Is every element of a complex semisimple Lie algebra a commutator?

Solution 1:

Yes, this holds for all complex simple Lie algebras. A reference is Theorem $A$ in the article On commutators in a simple Lie algebra. The result can be extended to simple Lie algebras over more general fields.

Solution 2:

1) In addition to Brown Theorem above, it is worth noting the following "1.5" generators of such Lie algebras.

Theorem: Let L be a simple Lie algebra over an infinite field k of char 0 (or char not 2,or 3). Then L=[L, a] +[L, b] for some a, b in L. In particular, every element of L is a sum of at most 2 commutators.

Reference: G. Bergman, N. Nahlus, Homomorphisms of infinite direct product algebras especially Lie algebras, J. Algebra, 2011, pp. 67-104. (Thm. 26)

In fact, there are some explicit "1.5" generators over C (complex field) which can be found in some papers by Panyushev.

2) Back to "every element of L must be a single commutator", It is indeed true in COMPACT real semisimple Lie algebras

References: 1) For a proof using Kostant Convexity Theorem, see Appendix 3 in the book by Karl Hofmann & Sidney Morris, The Lie Theory of connected Pro-Lie groups, 2007. In fact, this proof was communicated to the authors by Karl-Hermann Neeb.
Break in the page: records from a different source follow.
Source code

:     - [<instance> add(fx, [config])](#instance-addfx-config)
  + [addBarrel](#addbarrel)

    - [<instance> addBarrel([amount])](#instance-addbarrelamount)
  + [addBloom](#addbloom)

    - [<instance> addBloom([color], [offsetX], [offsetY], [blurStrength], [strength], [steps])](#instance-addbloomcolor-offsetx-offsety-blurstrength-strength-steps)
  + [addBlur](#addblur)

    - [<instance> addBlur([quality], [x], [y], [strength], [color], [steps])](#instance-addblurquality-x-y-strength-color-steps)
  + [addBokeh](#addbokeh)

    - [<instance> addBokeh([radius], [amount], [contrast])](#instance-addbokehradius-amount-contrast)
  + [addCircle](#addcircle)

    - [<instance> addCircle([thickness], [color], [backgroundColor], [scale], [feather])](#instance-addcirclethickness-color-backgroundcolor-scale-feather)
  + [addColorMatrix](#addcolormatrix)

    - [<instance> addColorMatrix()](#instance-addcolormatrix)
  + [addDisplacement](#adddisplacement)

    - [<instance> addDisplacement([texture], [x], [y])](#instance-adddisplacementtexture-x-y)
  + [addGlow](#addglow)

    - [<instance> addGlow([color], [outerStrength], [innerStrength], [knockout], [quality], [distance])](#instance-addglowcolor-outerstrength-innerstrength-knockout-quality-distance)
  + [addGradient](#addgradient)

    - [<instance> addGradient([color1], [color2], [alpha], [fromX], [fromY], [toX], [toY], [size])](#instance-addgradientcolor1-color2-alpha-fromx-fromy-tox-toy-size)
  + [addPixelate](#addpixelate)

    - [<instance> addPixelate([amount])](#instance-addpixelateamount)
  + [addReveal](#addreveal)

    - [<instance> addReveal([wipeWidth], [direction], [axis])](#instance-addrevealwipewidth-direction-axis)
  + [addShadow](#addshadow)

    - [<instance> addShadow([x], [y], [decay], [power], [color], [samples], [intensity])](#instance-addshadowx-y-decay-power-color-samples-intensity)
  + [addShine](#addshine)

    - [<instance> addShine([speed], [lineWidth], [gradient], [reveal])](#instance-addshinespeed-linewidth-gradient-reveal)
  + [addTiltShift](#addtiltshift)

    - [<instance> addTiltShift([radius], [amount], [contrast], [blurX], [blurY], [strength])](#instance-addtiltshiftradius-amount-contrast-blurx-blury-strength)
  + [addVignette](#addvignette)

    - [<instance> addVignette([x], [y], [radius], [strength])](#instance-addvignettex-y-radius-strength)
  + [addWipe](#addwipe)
2) For another "implicit" proof, see Thm. 3.4 in "Some Questions about Semisimple Lie Groups Originating in Matrix Theory", Canad. J. Math. Vol. 46 (3), 2003, pp. 332-343 by Dragomir Z. Dokovi´c and Tin-Yau Tam. Their proof uses Dynkin diagrams

3) Another reference is by D. Akhiezer, On the Commutator Map for Real Semisimple Lie Algebras, 2015, arXiv:1501.02934

4) The question whether "every element of L must be a single commutator for any Real semisimple Lie algebra L" is an open question.